Functional Annotation and the Effect of Curing on the Expression of Skinning Injury Response Genes in Sweetpotato Cultivars

Skinning injury in sweetpotatoes (Ipomoea batatas) is responsible for significant postharvest loss resulting from storage diseases and weight loss. Unfortunately, there is no report on the genes involved in wound healing of sweetpotato and a better understanding will facilitate improved breeding strategies. An annealing control primer (ACP) system was used to identify genes  expressed after skinning injury of sweetpotato cultivar L07-146 storage roots. Using 20 ACPs, 63 differentially expressed genes (DEGs), 19 contigs were identified. Functional annotation of the 19 DEGs revealed that genes previously shown to respond to a(biotic) stress responses; genes involved in RNA, DNA related and gene expression; genes involved in cellular communication and signal transduction; and genes involved in metabolism, energy and cytoskeleton formation.

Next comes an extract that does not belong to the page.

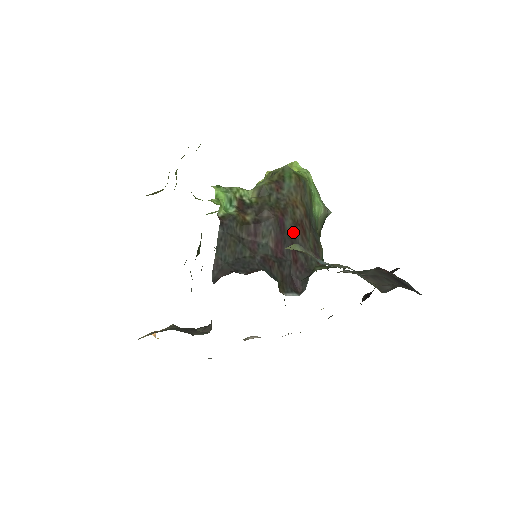
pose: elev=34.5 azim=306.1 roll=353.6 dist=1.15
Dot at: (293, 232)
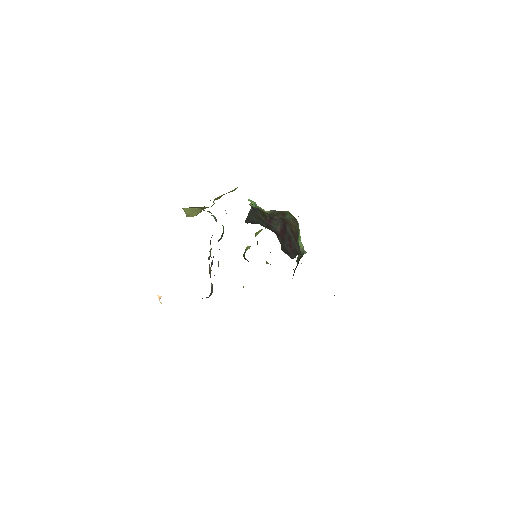
Dot at: (290, 233)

Studies showed that genes involved lignin and suberin have been shown to hasten wound healing and curing has been shown to improve storability of root crops. We further analyzed the expression pattern of genes involved in lignin and suberin biosynthesis in response to skinning injury in cured (28 °C, RH 85%) and non-cured (ambient)  conditions in storage roots of a resistance (LA 10-70) and a susceptible (LA 07-146) cultivars of sweetpotato. The purpose was to study their transcript abundance in order to understand the tolerance to skinning injury mechanism associated with lignin and suberin formation in both cultivars. All skinning treatment were conducted on freshly harvested storage roots of both cultivars. This study revealed that these genes were regulated in opposite fashion in skinning resistant- and susceptible cultivars of sweetpotato with difference in timing of their induction under curing condition. These results also showed a clear evidence for a coordinated gene signaling cascade in pre- and lignin biosynthesis pathway. Taken together, this study demonstrated that major differences in skinning tolerance between these two cultivars were due to the ability of the skinning resistant cultivar to maintain highly regulated order in its transcript activity of genes involved in pre-lignin (TAL) and in lignin biosynthesis (PAL, CCOMT and CAD) and prevented early expression of Ext gene in response to skinning and in curing conditions.